Excerpt provided:
◇ ◇ ◇

Courts of justice, even with the consent of the opposite party, will not enforce a right or contract in violation of a statute, although not expressly declared void by the enactment. Powell, Contr. 166; Comyns, Contr. 59; Bank v. Owens, 2 Pet. 527; Coppel v. Hall, 7 Wall. 542.
In war, says Chancellor Kent, every individual of the one nation must acknowledge every individual of the other nation as his own enemy, because the enemy of his country. It reaches to intercourse, transfer or removal of property, to all negotiation and contracts, to all communication, to all locomotive intercourse, to a state of utter occlusion to any intercourse but one of open hostility, and to any meeting but in actual combat. Griswold v. Waddington, 16 Johns. (N. Y.) 438; The Rapid, 8 Cranch, 155.
All intercourse, says Story, between the subjects and citizens of the belligerent countries is illegal, unless sanctioned by the authority of the government, or in the exercise of the rights of humanity. The Julia, 8 Cranch, 181.
If a plaintiff cannot open his case without showing that he has broken the law, courts of justice will not assist him to recover, whatever the equities of his case may be. Fowler v. Scully, 72 Pa. St. 456.
Support to the opposite theory, it is supposed, may be derived from the case of Kershaw v. Kelsey (100 Mass. 561); but it is difficult to see what foundation there is for the supposition, if the decision is confined, as it should be, to the matters involved in the controversy. Take the facts as reported, and they are as follows: That the defendant, a citizen of Massachusetts, being in Mississippi in February, 1864, took a lease for one year from the plaintiff, a citizen of Mississippi, of a cotton plantation situated in the latter State, for a rent of $10,000, half in cash and half to be paid out of the cotton crop; the lessor agreeing to deliver, and the lessee to receive and pay for, the value of the corn then on the plantation.

◇ ◇ ◇

Collected data
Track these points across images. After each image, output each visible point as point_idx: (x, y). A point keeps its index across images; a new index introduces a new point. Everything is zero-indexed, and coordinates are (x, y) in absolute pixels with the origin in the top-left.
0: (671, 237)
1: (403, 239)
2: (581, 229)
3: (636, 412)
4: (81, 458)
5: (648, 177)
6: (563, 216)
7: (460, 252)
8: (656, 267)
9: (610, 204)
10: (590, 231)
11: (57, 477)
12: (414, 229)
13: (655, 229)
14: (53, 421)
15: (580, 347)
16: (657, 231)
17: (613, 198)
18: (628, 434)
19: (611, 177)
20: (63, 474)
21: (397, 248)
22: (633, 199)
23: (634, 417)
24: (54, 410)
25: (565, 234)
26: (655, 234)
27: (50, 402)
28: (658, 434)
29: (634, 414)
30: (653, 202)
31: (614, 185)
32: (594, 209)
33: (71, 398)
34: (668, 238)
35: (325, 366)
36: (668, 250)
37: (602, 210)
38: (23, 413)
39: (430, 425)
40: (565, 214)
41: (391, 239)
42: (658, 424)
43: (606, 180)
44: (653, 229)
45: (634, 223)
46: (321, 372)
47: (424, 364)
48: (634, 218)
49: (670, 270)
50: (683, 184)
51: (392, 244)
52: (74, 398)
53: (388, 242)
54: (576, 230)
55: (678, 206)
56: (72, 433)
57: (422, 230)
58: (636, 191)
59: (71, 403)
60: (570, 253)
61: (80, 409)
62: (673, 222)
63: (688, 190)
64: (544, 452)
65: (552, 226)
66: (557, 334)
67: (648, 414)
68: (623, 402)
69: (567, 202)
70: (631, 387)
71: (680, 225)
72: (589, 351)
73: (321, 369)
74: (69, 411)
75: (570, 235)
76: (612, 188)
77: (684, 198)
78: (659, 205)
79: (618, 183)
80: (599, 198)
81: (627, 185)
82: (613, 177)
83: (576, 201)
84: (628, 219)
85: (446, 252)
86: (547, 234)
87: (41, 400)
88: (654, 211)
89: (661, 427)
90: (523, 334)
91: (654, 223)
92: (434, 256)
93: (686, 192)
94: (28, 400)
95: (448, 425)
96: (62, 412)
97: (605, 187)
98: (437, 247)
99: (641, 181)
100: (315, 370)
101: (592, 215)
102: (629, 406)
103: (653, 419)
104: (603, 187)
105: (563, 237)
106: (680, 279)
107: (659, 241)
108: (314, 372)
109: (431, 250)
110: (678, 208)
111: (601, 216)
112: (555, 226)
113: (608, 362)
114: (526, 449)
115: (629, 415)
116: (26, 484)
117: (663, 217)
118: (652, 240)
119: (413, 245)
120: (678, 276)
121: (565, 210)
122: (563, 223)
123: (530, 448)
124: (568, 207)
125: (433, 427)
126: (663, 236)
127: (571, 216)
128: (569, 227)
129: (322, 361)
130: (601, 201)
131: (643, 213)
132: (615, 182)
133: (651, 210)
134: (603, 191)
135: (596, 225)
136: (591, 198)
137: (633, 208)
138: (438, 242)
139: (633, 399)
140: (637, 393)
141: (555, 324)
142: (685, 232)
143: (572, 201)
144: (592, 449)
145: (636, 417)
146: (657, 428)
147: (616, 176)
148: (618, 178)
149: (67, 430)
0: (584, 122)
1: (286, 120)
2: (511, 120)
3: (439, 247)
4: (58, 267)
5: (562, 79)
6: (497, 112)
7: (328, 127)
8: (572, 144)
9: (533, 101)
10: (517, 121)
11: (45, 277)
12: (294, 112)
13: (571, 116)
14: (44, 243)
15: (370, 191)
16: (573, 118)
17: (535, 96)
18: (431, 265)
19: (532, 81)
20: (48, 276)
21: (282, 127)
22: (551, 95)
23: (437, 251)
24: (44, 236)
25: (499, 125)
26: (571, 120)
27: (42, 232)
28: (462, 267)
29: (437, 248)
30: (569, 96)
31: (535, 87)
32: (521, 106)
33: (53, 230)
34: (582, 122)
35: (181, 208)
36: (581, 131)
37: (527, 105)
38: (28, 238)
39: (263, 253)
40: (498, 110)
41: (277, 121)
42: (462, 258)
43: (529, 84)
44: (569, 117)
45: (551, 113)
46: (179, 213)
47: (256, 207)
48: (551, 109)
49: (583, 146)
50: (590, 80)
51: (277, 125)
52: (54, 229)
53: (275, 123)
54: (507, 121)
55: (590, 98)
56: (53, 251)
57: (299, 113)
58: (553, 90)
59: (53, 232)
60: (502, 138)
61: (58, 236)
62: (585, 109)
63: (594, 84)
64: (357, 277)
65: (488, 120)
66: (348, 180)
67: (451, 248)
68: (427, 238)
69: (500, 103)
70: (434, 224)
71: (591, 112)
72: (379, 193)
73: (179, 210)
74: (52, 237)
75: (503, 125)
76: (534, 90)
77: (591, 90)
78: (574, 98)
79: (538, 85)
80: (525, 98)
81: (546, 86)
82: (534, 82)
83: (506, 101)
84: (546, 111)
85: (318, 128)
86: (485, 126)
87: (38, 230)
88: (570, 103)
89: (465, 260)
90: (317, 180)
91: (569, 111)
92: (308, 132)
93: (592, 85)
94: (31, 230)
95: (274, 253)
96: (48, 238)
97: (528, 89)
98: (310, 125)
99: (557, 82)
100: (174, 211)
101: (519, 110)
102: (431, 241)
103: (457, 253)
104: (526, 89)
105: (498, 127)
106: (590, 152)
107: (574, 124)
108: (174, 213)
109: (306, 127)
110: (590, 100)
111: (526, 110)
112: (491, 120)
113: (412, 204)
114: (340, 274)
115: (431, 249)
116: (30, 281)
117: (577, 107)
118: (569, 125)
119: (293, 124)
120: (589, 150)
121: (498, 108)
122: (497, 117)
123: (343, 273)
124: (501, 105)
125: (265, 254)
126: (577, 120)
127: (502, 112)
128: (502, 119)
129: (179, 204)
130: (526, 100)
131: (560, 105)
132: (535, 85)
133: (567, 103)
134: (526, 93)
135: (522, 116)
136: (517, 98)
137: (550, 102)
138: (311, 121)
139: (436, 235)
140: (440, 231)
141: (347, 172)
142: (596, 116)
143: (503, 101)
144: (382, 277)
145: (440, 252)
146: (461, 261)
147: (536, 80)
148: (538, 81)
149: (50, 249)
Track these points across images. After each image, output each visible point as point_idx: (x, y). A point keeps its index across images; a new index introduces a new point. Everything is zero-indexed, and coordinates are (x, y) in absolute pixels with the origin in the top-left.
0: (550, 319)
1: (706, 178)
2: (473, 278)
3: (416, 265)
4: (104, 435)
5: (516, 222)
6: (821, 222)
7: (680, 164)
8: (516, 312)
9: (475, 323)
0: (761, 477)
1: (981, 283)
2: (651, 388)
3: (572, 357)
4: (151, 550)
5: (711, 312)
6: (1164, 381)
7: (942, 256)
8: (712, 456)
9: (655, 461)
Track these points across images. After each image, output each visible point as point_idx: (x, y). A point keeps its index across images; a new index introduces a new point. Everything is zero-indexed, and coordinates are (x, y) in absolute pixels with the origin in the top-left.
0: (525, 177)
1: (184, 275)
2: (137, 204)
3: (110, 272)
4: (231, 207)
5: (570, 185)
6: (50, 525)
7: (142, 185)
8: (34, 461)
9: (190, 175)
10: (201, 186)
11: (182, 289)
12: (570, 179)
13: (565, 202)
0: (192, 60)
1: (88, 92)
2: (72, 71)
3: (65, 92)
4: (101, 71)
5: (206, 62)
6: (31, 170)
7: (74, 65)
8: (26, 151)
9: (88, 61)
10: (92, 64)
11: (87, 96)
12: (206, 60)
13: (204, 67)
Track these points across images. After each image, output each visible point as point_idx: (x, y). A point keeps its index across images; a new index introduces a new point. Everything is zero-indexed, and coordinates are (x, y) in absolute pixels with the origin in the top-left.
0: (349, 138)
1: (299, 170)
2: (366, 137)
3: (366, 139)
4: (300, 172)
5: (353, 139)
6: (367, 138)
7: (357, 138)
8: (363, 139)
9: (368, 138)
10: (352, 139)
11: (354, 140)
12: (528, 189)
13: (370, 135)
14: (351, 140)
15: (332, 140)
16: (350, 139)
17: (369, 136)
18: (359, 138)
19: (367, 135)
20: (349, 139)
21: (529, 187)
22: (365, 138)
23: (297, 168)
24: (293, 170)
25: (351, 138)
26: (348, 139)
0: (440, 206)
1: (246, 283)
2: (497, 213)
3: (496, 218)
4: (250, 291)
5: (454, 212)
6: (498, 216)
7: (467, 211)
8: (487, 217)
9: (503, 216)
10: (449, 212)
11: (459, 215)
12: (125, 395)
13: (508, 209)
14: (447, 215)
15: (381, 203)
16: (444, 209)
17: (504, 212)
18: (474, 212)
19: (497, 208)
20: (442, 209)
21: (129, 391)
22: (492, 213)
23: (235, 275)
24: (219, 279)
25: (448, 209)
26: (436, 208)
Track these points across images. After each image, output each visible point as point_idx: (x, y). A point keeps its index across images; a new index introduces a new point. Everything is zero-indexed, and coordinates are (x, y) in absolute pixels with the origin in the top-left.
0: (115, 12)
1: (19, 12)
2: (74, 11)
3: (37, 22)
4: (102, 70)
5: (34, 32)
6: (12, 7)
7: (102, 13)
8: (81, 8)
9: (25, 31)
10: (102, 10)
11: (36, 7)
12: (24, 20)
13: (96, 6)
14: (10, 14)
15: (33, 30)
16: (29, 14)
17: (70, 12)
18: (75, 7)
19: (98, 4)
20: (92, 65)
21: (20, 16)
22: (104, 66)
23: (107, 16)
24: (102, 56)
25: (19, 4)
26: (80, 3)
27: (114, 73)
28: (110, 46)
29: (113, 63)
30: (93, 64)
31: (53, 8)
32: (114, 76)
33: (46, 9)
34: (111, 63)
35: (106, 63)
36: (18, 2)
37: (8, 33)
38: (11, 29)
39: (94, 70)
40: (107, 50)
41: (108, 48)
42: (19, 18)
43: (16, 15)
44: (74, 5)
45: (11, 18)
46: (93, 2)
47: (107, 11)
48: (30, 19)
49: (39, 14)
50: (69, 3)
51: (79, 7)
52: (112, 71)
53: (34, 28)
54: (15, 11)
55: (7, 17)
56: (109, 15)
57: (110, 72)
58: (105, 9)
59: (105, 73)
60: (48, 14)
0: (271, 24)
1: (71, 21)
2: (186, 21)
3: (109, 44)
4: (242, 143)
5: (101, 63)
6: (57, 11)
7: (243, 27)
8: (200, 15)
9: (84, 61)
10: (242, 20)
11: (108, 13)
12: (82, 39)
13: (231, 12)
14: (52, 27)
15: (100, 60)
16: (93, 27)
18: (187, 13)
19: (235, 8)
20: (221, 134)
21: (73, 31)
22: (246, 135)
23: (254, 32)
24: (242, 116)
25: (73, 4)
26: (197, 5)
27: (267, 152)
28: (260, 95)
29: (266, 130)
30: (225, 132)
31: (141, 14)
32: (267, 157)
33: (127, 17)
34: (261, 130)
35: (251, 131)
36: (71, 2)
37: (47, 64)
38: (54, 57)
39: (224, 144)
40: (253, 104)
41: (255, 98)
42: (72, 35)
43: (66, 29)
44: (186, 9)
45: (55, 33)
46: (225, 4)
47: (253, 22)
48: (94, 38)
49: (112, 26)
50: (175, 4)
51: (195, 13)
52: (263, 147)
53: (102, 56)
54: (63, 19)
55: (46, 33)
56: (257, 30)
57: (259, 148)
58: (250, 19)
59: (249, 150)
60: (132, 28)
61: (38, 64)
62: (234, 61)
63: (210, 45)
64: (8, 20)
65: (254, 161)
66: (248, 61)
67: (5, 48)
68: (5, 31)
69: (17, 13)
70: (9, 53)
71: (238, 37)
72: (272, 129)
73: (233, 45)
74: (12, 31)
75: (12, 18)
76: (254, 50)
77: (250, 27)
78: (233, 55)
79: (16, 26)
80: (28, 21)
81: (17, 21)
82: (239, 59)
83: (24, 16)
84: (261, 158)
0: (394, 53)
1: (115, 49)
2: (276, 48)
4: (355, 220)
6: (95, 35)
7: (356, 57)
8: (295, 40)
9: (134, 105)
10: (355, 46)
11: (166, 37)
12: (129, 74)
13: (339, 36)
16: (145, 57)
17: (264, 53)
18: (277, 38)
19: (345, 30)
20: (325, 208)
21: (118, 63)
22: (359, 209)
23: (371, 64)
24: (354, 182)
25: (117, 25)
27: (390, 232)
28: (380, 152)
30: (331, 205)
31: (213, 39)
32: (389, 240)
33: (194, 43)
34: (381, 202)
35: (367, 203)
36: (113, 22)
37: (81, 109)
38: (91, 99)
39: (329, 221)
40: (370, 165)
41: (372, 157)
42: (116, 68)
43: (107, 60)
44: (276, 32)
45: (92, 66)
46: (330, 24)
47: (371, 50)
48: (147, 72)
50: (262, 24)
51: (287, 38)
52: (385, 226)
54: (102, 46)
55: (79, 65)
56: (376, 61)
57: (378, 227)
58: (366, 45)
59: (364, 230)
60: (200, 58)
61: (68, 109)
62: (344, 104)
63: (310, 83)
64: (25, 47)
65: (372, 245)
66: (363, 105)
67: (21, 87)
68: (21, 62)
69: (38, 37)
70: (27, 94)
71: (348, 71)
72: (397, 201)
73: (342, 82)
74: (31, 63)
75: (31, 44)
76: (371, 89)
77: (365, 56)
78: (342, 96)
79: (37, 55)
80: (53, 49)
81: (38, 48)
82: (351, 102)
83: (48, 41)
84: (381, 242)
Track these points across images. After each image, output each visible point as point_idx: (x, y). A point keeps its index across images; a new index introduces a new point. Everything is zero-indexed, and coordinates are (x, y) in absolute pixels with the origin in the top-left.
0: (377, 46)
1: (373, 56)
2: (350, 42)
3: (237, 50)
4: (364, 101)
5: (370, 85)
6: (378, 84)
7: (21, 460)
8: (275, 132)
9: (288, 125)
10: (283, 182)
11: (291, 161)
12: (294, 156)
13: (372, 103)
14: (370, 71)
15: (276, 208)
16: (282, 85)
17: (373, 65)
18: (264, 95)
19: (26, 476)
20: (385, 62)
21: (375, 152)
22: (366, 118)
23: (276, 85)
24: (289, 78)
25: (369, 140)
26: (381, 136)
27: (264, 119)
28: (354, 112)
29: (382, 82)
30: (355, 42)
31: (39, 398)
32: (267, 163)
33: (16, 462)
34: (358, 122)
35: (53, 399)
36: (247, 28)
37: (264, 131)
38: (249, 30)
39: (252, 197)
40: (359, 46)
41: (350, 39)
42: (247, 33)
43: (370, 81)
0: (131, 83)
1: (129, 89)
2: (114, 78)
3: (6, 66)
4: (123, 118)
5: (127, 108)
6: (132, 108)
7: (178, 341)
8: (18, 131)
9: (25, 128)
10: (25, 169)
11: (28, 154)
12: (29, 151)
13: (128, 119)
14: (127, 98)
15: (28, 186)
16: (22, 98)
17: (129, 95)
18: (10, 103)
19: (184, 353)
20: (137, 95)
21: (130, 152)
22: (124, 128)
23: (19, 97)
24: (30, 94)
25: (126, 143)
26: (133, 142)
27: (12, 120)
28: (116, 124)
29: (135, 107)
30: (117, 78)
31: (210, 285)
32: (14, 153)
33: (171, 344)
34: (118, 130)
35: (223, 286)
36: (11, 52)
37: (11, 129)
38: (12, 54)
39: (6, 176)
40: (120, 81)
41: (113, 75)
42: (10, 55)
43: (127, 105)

◇ ◇ ◇

Instructions:
A. Return the span of the legal excerpt that begins at the words "All intercourse, says" and ends after the words "8 Cranch, 181.", copied character for character.
B. Output as a JSON list of strings the lines of the collected data entries, one string per line and skipping blank lines. Begin at the first line of the entries and stop after the line that has "14: (53, 421)".

Solutions below:
A.
All intercourse, says Story, between the subjects and citizens of the belligerent countries is illegal, unless sanctioned by the authority of the government, or in the exercise of the rights of humanity. The Julia, 8 Cranch, 181.

B.
[
  "Track these points across images. After each image, output each visible point as point_idx: (x, y). A point keeps its index across images; a new index introduces a new point. Everything is zero-indexed, and coordinates are (x, y) in absolute pixels with the origin in the top-left.",
  "0: (671, 237)",
  "1: (403, 239)",
  "2: (581, 229)",
  "3: (636, 412)",
  "4: (81, 458)",
  "5: (648, 177)",
  "6: (563, 216)",
  "7: (460, 252)",
  "8: (656, 267)",
  "9: (610, 204)",
  "10: (590, 231)",
  "11: (57, 477)",
  "12: (414, 229)",
  "13: (655, 229)",
  "14: (53, 421)"
]